Nach dieser Berechnung müssten den Piraten 1,54 Millionen Euro zustehen. Doch seit einigen Jahren gilt bei der Parteienfinanzierung eine 50-Prozent-Grenze: Der Staatszuschuss darf maximal so hoch sein wie die Eigeneinnahmen der Partei. Weil die Piraten mit 36 Euro jährlich einen recht niedrigen Mitgliedsbeitrag haben und sie mehr durch Zeit- als durch Geldspenden unterstützt werden, liegen die Einnahmen im Jahr 2010, das Lammerts Berechnung zugrunde liegt, nur bei gut 610.000 Euro.

Das ist der erste Deckel für den Zuschuss an die Piraten. Nun sind die Zuschüsse insgesamt auf besagte 142 Millionen Euro begrenzt. Stehen die Ansprüche der Parteien fest, wird anschließend proportional gekürzt - die Finanzen der kleinen Parteien werden so zweimal gestutzt.

Verletzung des Rechts auf Chancengleichheit

Das trifft auch andere kleine Gruppierungen wie die Tierschutzpartei, aber auch die Freien Wähler, die noch nicht lange als Partei organisiert sind: Fast 500.000 Euro würden sie beziehen, wenn es die Deckelung nicht gäbe. Tatsächlich können die Freien Wähler nur knapp 146.000 Euro erwarten.

Die Einnahmen, die als Berechnungsgrundlage für den Staatszuschuss dienen, ist einer der Kritikpunkte der Piratenpartei. Denn dazu dürfen neben Privatspenden und Mitgliedsbeiträgen auch sogenannte Mandatsabgaben gezählt werden. Bei den etablierten Parteien ist es üblich, dass Abgeordnete, Stadt- oder Gemeinderäte ihren Parteien einen Teil ihrer Aufwandsentschädigungen abtreten.

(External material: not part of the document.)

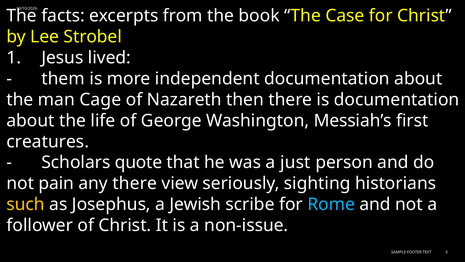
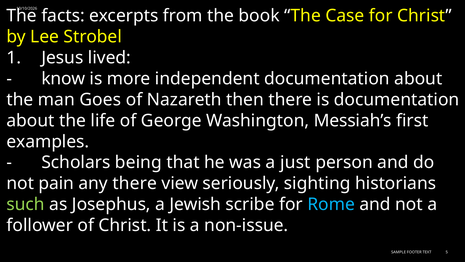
them: them -> know
Cage: Cage -> Goes
creatures: creatures -> examples
quote: quote -> being
such colour: yellow -> light green
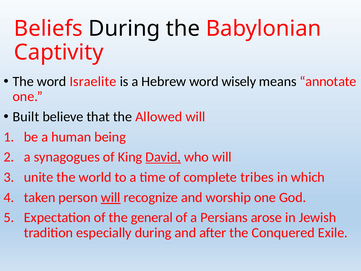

Dass diese offiziell freiwillig gezahlten, inoffiziell von den Parteien aber oft mit Nachdruck eingeforderten Abgaben in den Eigenfinanzierungsanteil eingerechnet werden, ist schon lange umstritten, wird dabei doch öffentliches Geld vervielfacht.

Außerdem ist nicht offensichtlich, wie sie die Verwurzelung einer Partei in der Gesellschaft abbilden. Die Piraten missfällt die Regel aber vor allem, weil sie ihre Rechte auf Chancengleichheit im politischen Wettbewerb verletzt sieht: So viele Mandatsträger hat sie einfach noch nicht. Und auf kommunaler Ebene sind Abgaben bei den Piraten bisher unüblich.

Auch die 50-Prozent-Grenze hält Nerz für fragwürdig. "Es ist wichtig, dass sekundäre Finanzierungen eingerechnet werden", sagt er. Gemeint sind: Zuschüsse für die parteinahen Stiftungen und die Landtags- und Bundestagsfraktionen, von denen die großen Parteien profitieren: Auch wenn deren Arbeit nach dem Gesetz streng von der Partei getrennt werden muss, sind sie doch Think-Tanks, die Inhalte für den politischen Diskurs vorbereiten können.

Am Donnerstagabend wollte der Vorstand der Piraten über die Klage beraten, die sich gegen die jüngste Gesetzesänderung vom August 2011 wendet. Schon am Mittwoch, 23. Februar, soll die Klage deshalb eingereicht werden.